61 Path-expression Queries over Multiversion XML Documents
Zografoula Vagena, and Vassilis J. Tsotras
There has been considerable research recently involving the processing of path-expression queries on XML documents. Typically, such queries are implemented as path (holistic) joins, using a numbering scheme that maintains the structural relationships among the elements of an XML document. Nevertheless, existing numbering schemes are not easily updatable, an issue that appears in the case of a dynamically evolving document. In this paper we address path-expression queries in a multiversion XML document. This is a novel problem; previous work has considered the storage and manipulation of multiversion XML documents,focusing on the compact representation of the XML archive as well as the fast reconstruction of a particular document version. We extend state of the art pattern matching techniques for static documents so as to suport updates. We first present an easily updatable numbering scheme that efficiently captures identifies structural relationships. We then propose a variation of Pathstack, an optimal pattern matching algorithm, addressing the characteristics of our environment. Finally, through a thorough experimental evaluation we investigate two storage techniques in terms of space utilization and query efficiency.
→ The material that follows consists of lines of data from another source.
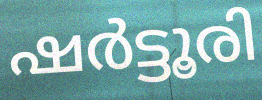
ഷർട്ടൂരിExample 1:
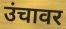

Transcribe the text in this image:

उंचावर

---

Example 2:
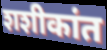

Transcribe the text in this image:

शशीकांत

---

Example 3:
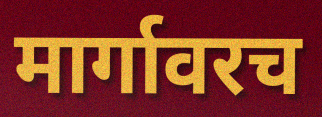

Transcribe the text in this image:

मार्गावरच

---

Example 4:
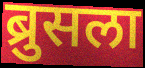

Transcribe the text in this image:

ब्रुसला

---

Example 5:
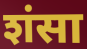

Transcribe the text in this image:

शंसाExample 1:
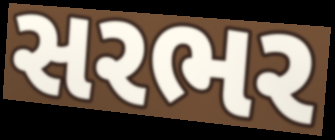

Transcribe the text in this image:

સરભર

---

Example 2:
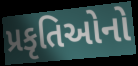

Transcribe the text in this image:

પ્રકૃતિઓનો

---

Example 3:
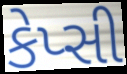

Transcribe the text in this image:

કેપ્સી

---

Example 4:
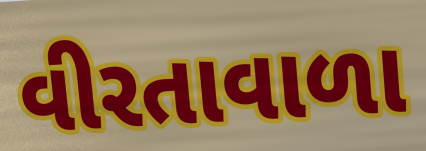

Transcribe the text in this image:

વીરતાવાળા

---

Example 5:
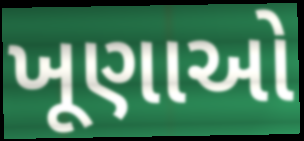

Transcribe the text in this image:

ખૂણાઓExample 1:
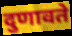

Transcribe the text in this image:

दुणावते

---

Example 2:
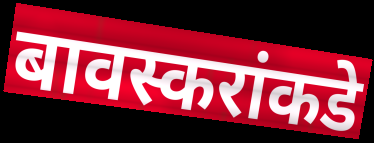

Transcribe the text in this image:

बावस्करांकडे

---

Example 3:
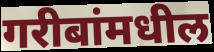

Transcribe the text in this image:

गरीबांमधील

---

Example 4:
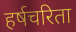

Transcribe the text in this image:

हर्षचरिता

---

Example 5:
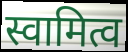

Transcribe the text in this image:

स्वामित्व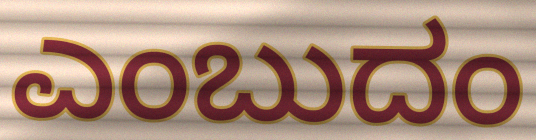
ಎಂಬುದಂ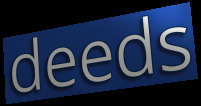
deeds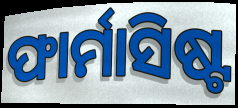
ଫାର୍ମାସିଷ୍ଟ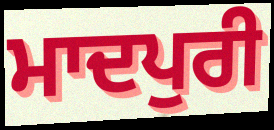
ਮਾਦਪੁਰੀ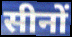
सीनों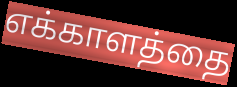
எக்காளத்தை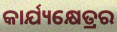
କାର୍ଯ୍ୟକ୍ଷେତ୍ରର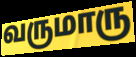
வருமாரு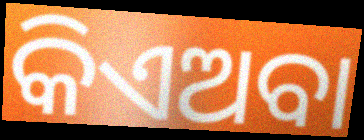
କିଏଅବାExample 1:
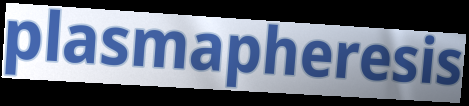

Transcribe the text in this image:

plasmapheresis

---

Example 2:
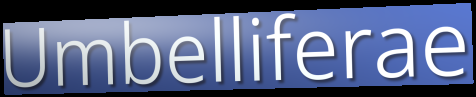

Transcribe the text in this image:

Umbelliferae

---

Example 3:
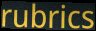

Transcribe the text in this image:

rubrics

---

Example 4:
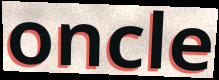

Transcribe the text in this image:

oncle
64 Efficient Dissemination of Aggregate Data over the Wireless Web
Mohamed Sharaf, Yannis Sismanis, Alexandros Labrinidis, Panos Chrysanthis, and Nick Roussopoulos
The proliferation of wireless technologies along with the large volume of data available online are forcing us to rethink existing data dissemination techniques for data over the Web, and in particular for aggregate data. In addition to scalability and response time, data delivery to mobile clients with wireless Web connectivity must also consider energy consumption. In this work, we present a hybrid scheduling algorithm (h-ESBS) for broadcast-based data delivery of aggregate data over the wireless Web. Our algorithm efficiently "packs" aggregate data for broadcast delivery and utilizes view subsumption at the mobile client, which allow for faster response times and lower energy consumption.
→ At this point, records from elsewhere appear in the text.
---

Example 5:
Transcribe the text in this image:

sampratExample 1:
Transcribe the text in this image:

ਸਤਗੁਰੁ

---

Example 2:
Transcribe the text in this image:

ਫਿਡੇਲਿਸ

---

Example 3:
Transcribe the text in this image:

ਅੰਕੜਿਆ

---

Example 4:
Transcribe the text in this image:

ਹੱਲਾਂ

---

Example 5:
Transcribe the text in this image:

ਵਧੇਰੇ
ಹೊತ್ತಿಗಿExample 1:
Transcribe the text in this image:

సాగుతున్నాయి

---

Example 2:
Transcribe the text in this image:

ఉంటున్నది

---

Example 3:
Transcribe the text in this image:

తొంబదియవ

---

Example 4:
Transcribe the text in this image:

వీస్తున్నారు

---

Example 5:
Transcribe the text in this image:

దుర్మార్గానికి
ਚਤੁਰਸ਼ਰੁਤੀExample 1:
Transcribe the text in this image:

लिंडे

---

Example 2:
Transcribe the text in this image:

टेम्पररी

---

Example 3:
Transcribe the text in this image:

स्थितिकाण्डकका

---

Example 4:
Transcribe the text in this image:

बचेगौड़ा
65 Building Data Integration Systems: A Mass Collaboration Approach
Robert McCann, AnHai Doan, Vanitha Varadaran, Alex Kramnik, and Chengxiang Zhai
Building data integration systems today is largely done by hand, in a very labor intensive and error prone process. In this paper, we describe a conceptually new solution to this problem: that of mass collaboration. The basic idea is to think about a data integration system as having a finite set of parameters whose values must be set. To build such a system, the system administrators can construct and deploy a system ``shell'', then ask the users to help the system ``automatically converge'' to the correct parameter values. This way, the enourmous burden of system developments is lifted from the administrators and spread ``thinly'' over a multitude of users. We discuss the challenges to this approach and propose solutions. Next, we describe our current effort in applying this approach to the problem of schema matching in the context of data integration. Finally, we describe experimental results that show the promise of the approach.
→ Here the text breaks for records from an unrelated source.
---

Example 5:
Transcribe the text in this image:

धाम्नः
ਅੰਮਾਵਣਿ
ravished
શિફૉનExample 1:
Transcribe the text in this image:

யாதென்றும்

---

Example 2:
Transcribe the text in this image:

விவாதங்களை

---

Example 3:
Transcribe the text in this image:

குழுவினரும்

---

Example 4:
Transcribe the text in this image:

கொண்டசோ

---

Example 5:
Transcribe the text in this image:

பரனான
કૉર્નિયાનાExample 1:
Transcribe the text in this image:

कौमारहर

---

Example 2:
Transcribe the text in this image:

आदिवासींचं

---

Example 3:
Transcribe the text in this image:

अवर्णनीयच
73 The Query Set Specification Language (QSSL)
Michalis Petropoulos, Alin Deutsch, and Yannis Papakonstantinou
Applications require access to multiple information sources and the data of other applications. WSDL-based web services are becoming a popular way of making information sources available on the web and, hence, to applications that need to consume them – often via data integration systems. We argue that the function signature paradigm that is used today by web services cannot capture the query capabilities provided by structurally rich and functionally powerful information sources. We propose the Query Set Specification Language (QSSL) that allows the concise description of sets of parameterized queries, and describe the goals, the usage scenarios and the requirements for such a language. A QSSL specification is embedded in a WSDL specification to form a specialized type of web services, called Data Services. Data Services connect the calls that the source accepts with the underlying schema, providing a set of opportunities and corresponding challenges that we outline.